Written task: Change "efficiency" to "productivity" in the lines of the records starting at the line containing "Journal Home" and ending at the line containing "decision-making capabilities. Let’s", and give back only those lines with nothing else altered.

Recorded information:
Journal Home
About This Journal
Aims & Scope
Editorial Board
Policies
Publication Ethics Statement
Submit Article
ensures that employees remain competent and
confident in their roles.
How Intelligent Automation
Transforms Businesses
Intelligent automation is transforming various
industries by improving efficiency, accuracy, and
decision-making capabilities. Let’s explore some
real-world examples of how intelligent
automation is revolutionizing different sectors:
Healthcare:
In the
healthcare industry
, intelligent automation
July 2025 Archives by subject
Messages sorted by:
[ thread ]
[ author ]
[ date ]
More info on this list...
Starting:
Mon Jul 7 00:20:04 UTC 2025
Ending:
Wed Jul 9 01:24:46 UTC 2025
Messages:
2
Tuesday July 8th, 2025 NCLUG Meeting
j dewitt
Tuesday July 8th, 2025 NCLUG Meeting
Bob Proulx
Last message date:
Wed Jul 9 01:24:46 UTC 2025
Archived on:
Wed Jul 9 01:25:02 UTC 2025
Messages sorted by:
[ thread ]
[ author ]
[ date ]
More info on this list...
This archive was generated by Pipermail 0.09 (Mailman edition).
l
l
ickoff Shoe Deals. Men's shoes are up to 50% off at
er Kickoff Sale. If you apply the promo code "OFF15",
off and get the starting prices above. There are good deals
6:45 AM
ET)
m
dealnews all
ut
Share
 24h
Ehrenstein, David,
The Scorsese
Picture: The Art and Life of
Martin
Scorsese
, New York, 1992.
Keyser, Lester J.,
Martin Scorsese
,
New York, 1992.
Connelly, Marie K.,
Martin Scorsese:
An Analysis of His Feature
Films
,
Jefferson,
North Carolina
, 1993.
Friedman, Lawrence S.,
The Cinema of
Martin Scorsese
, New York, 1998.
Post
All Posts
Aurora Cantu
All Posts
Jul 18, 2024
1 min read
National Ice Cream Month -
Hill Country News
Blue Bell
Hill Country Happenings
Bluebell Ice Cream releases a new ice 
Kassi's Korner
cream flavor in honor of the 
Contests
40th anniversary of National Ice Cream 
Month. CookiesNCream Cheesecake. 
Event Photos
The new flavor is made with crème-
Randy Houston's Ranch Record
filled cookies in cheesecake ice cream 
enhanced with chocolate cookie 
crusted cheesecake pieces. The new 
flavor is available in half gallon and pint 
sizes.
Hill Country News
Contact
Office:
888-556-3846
--
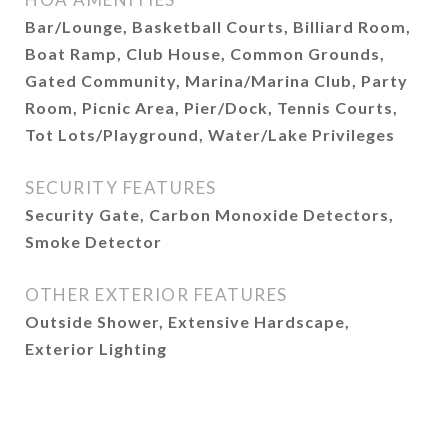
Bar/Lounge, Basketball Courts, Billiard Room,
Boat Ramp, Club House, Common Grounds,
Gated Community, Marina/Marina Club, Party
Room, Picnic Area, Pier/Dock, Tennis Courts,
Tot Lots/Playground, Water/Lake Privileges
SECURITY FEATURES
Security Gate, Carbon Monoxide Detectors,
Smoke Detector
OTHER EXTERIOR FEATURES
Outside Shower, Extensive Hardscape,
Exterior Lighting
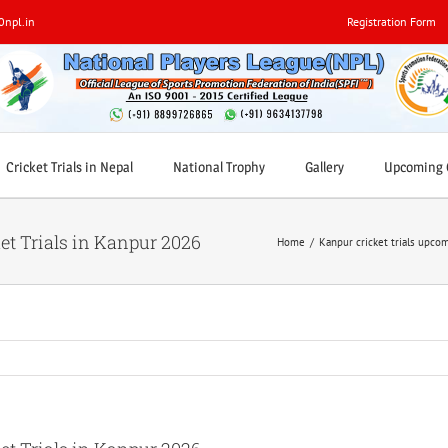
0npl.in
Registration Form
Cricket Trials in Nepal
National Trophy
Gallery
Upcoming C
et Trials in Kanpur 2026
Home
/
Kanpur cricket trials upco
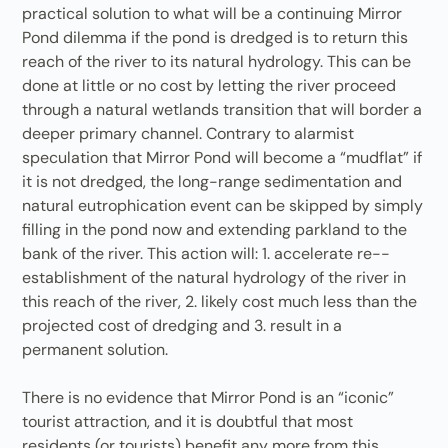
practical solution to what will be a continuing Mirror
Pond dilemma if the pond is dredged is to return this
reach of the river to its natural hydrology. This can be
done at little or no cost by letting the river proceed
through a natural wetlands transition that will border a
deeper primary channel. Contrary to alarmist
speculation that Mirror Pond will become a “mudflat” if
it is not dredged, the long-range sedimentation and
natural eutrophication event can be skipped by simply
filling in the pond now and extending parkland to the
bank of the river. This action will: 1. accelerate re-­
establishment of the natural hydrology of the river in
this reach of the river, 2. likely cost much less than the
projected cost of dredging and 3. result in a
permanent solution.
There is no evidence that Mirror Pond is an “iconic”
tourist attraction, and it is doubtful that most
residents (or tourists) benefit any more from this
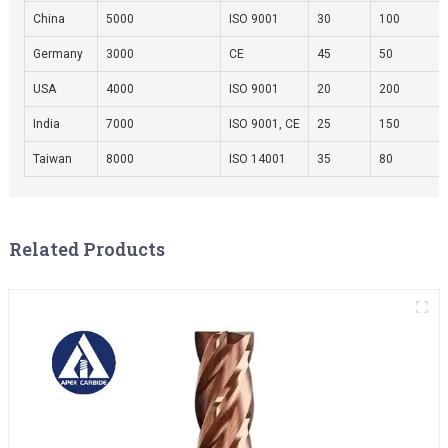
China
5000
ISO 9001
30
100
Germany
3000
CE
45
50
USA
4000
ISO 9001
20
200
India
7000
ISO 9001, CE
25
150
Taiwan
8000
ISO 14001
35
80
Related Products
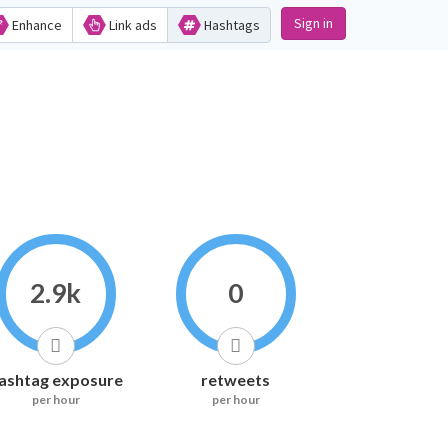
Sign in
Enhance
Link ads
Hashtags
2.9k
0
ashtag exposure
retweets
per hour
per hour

Result below:
Journal Home
About This Journal
Aims & Scope
Editorial Board
Policies
Publication Ethics Statement
Submit Article
ensures that employees remain competent and
confident in their roles.
How Intelligent Automation
Transforms Businesses
Intelligent automation is transforming various
industries by improving productivity, accuracy, and
decision-making capabilities. Let’s explore some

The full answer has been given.